▶ [ASSIGNMENT]:
The whole listing below is to be copied exactly.
* * * * * * *
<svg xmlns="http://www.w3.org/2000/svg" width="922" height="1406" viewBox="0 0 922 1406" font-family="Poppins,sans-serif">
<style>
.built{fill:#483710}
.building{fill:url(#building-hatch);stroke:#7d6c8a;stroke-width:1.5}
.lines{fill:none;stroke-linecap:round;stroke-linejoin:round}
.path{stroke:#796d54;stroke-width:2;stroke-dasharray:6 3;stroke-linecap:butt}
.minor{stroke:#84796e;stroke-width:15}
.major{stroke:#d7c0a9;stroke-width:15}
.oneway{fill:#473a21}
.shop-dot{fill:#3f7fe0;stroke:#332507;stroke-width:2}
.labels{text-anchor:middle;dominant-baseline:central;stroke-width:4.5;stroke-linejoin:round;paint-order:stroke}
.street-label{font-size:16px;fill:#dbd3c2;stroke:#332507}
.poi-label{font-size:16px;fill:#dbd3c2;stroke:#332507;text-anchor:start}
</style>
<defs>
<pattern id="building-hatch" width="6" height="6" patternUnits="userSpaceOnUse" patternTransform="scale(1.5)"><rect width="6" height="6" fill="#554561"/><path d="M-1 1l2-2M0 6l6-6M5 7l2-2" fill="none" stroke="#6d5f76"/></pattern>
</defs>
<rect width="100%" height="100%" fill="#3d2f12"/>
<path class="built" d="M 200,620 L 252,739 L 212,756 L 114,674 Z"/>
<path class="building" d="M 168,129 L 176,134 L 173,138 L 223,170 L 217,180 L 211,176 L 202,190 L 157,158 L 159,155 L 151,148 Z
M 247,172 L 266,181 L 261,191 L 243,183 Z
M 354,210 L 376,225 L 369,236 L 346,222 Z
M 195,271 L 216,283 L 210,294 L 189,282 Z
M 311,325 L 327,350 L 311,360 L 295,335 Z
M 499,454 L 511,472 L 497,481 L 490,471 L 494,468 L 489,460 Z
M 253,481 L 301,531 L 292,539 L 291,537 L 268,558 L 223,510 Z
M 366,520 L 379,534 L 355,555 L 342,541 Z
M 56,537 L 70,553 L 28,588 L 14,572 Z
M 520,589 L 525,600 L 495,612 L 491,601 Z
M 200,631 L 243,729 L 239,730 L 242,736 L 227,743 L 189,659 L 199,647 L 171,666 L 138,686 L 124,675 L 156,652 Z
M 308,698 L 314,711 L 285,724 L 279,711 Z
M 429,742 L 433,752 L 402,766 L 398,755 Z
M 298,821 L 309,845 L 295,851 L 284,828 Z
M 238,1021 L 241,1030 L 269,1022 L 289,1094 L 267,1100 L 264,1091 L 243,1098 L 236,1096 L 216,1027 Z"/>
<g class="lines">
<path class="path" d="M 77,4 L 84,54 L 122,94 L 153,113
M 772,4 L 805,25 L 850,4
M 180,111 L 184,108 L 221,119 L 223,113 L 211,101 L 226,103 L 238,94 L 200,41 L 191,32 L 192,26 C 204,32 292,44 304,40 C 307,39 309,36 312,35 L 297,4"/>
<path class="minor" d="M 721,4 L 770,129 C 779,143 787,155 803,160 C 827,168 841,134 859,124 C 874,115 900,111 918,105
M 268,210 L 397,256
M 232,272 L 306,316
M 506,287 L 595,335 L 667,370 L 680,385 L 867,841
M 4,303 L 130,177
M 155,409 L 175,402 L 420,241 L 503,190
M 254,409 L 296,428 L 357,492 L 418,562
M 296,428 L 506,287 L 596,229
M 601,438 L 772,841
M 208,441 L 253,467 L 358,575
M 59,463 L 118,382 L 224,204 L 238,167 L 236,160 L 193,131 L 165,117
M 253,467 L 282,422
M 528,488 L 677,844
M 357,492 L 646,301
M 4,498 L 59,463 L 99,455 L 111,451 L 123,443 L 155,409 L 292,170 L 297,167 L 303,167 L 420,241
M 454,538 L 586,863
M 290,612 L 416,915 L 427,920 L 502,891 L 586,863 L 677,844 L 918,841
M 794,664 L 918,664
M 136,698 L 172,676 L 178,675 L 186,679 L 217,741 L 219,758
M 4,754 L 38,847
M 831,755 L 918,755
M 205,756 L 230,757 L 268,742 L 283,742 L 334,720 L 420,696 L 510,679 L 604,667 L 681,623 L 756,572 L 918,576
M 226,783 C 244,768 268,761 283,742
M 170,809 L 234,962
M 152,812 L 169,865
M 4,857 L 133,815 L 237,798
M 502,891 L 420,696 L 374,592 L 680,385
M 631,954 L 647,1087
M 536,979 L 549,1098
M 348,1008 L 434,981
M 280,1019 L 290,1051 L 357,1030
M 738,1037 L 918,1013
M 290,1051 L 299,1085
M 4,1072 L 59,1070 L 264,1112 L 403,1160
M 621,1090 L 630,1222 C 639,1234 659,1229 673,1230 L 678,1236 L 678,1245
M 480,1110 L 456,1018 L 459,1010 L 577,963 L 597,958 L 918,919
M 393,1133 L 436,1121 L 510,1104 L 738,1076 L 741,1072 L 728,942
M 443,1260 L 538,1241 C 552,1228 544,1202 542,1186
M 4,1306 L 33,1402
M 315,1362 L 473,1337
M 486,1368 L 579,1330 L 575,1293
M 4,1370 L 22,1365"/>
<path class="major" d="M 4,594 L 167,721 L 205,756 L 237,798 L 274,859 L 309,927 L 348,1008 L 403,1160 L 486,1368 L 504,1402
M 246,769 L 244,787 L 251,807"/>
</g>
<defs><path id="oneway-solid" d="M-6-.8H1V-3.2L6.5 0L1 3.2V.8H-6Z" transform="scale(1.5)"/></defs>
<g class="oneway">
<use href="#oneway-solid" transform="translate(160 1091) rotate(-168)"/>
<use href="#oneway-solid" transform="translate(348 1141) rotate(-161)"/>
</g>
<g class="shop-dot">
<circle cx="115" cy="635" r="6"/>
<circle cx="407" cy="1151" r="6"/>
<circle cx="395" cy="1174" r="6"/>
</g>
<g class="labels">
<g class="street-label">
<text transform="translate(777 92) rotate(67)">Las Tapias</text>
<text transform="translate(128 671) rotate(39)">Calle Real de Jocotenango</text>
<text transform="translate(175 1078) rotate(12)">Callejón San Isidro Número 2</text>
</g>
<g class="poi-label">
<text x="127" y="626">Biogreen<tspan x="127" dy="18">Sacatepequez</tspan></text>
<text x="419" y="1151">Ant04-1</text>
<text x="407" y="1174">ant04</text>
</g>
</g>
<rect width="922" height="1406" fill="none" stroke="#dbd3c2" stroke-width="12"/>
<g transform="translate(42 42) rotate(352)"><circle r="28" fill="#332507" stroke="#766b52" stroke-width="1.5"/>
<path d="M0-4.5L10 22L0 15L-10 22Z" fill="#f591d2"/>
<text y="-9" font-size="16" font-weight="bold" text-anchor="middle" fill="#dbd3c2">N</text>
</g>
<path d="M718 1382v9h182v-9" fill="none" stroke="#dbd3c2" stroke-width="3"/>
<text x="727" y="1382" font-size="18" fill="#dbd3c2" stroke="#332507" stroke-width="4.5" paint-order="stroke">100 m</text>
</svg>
* * * * * * *
▶ [SOLVED EXERCISE]:
<svg xmlns="http://www.w3.org/2000/svg" width="922" height="1406" viewBox="0 0 922 1406" font-family="Poppins,sans-serif">
<style>
.built{fill:#483710}
.building{fill:url(#building-hatch);stroke:#7d6c8a;stroke-width:1.5}
.lines{fill:none;stroke-linecap:round;stroke-linejoin:round}
.path{stroke:#796d54;stroke-width:2;stroke-dasharray:6 3;stroke-linecap:butt}
.minor{stroke:#84796e;stroke-width:15}
.major{stroke:#d7c0a9;stroke-width:15}
.oneway{fill:#473a21}
.shop-dot{fill:#3f7fe0;stroke:#332507;stroke-width:2}
.labels{text-anchor:middle;dominant-baseline:central;stroke-width:4.5;stroke-linejoin:round;paint-order:stroke}
.street-label{font-size:16px;fill:#dbd3c2;stroke:#332507}
.poi-label{font-size:16px;fill:#dbd3c2;stroke:#332507;text-anchor:start}
</style>
<defs>
<pattern id="building-hatch" width="6" height="6" patternUnits="userSpaceOnUse" patternTransform="scale(1.5)"><rect width="6" height="6" fill="#554561"/><path d="M-1 1l2-2M0 6l6-6M5 7l2-2" fill="none" stroke="#6d5f76"/></pattern>
</defs>
<rect width="100%" height="100%" fill="#3d2f12"/>
<path class="built" d="M 200,620 L 252,739 L 212,756 L 114,674 Z"/>
<path class="building" d="M 168,129 L 176,134 L 173,138 L 223,170 L 217,180 L 211,176 L 202,190 L 157,158 L 159,155 L 151,148 Z
M 247,172 L 266,181 L 261,191 L 243,183 Z
M 354,210 L 376,225 L 369,236 L 346,222 Z
M 195,271 L 216,283 L 210,294 L 189,282 Z
M 311,325 L 327,350 L 311,360 L 295,335 Z
M 499,454 L 511,472 L 497,481 L 490,471 L 494,468 L 489,460 Z
M 253,481 L 301,531 L 292,539 L 291,537 L 268,558 L 223,510 Z
M 366,520 L 379,534 L 355,555 L 342,541 Z
M 56,537 L 70,553 L 28,588 L 14,572 Z
M 520,589 L 525,600 L 495,612 L 491,601 Z
M 200,631 L 243,729 L 239,730 L 242,736 L 227,743 L 189,659 L 199,647 L 171,666 L 138,686 L 124,675 L 156,652 Z
M 308,698 L 314,711 L 285,724 L 279,711 Z
M 429,742 L 433,752 L 402,766 L 398,755 Z
M 298,821 L 309,845 L 295,851 L 284,828 Z
M 238,1021 L 241,1030 L 269,1022 L 289,1094 L 267,1100 L 264,1091 L 243,1098 L 236,1096 L 216,1027 Z"/>
<g class="lines">
<path class="path" d="M 77,4 L 84,54 L 122,94 L 153,113
M 772,4 L 805,25 L 850,4
M 180,111 L 184,108 L 221,119 L 223,113 L 211,101 L 226,103 L 238,94 L 200,41 L 191,32 L 192,26 C 204,32 292,44 304,40 C 307,39 309,36 312,35 L 297,4"/>
<path class="minor" d="M 721,4 L 770,129 C 779,143 787,155 803,160 C 827,168 841,134 859,124 C 874,115 900,111 918,105
M 268,210 L 397,256
M 232,272 L 306,316
M 506,287 L 595,335 L 667,370 L 680,385 L 867,841
M 4,303 L 130,177
M 155,409 L 175,402 L 420,241 L 503,190
M 254,409 L 296,428 L 357,492 L 418,562
M 296,428 L 506,287 L 596,229
M 601,438 L 772,841
M 208,441 L 253,467 L 358,575
M 59,463 L 118,382 L 224,204 L 238,167 L 236,160 L 193,131 L 165,117
M 253,467 L 282,422
M 528,488 L 677,844
M 357,492 L 646,301
M 4,498 L 59,463 L 99,455 L 111,451 L 123,443 L 155,409 L 292,170 L 297,167 L 303,167 L 420,241
M 454,538 L 586,863
M 290,612 L 416,915 L 427,920 L 502,891 L 586,863 L 677,844 L 918,841
M 794,664 L 918,664
M 136,698 L 172,676 L 178,675 L 186,679 L 217,741 L 219,758
M 4,754 L 38,847
M 831,755 L 918,755
M 205,756 L 230,757 L 268,742 L 283,742 L 334,720 L 420,696 L 510,679 L 604,667 L 681,623 L 756,572 L 918,576
M 226,783 C 244,768 268,761 283,742
M 170,809 L 234,962
M 152,812 L 169,865
M 4,857 L 133,815 L 237,798
M 502,891 L 420,696 L 374,592 L 680,385
M 631,954 L 647,1087
M 536,979 L 549,1098
M 348,1008 L 434,981
M 280,1019 L 290,1051 L 357,1030
M 738,1037 L 918,1013
M 290,1051 L 299,1085
M 4,1072 L 59,1070 L 264,1112 L 403,1160
M 621,1090 L 630,1222 C 639,1234 659,1229 673,1230 L 678,1236 L 678,1245
M 480,1110 L 456,1018 L 459,1010 L 577,963 L 597,958 L 918,919
M 393,1133 L 436,1121 L 510,1104 L 738,1076 L 741,1072 L 728,942
M 443,1260 L 538,1241 C 552,1228 544,1202 542,1186
M 4,1306 L 33,1402
M 315,1362 L 473,1337
M 486,1368 L 579,1330 L 575,1293
M 4,1370 L 22,1365"/>
<path class="major" d="M 4,594 L 167,721 L 205,756 L 237,798 L 274,859 L 309,927 L 348,1008 L 403,1160 L 486,1368 L 504,1402
M 246,769 L 244,787 L 251,807"/>
</g>
<defs><path id="oneway-solid" d="M-6-.8H1V-3.2L6.5 0L1 3.2V.8H-6Z" transform="scale(1.5)"/></defs>
<g class="oneway">
<use href="#oneway-solid" transform="translate(160 1091) rotate(-168)"/>
<use href="#oneway-solid" transform="translate(348 1141) rotate(-161)"/>
</g>
<g class="shop-dot">
<circle cx="115" cy="635" r="6"/>
<circle cx="407" cy="1151" r="6"/>
<circle cx="395" cy="1174" r="6"/>
</g>
<g class="labels">
<g class="street-label">
<text transform="translate(777 92) rotate(67)">Las Tapias</text>
<text transform="translate(128 671) rotate(39)">Calle Real de Jocotenango</text>
<text transform="translate(175 1078) rotate(12)">Callejón San Isidro Número 2</text>
</g>
<g class="poi-label">
<text x="127" y="626">Biogreen<tspan x="127" dy="18">Sacatepequez</tspan></text>
<text x="419" y="1151">Ant04-1</text>
<text x="407" y="1174">ant04</text>
</g>
</g>
<rect width="922" height="1406" fill="none" stroke="#dbd3c2" stroke-width="12"/>
<g transform="translate(42 42) rotate(352)"><circle r="28" fill="#332507" stroke="#766b52" stroke-width="1.5"/>
<path d="M0-4.5L10 22L0 15L-10 22Z" fill="#f591d2"/>
<text y="-9" font-size="16" font-weight="bold" text-anchor="middle" fill="#dbd3c2">N</text>
</g>
<path d="M718 1382v9h182v-9" fill="none" stroke="#dbd3c2" stroke-width="3"/>
<text x="727" y="1382" font-size="18" fill="#dbd3c2" stroke="#332507" stroke-width="4.5" paint-order="stroke">100 m</text>
</svg>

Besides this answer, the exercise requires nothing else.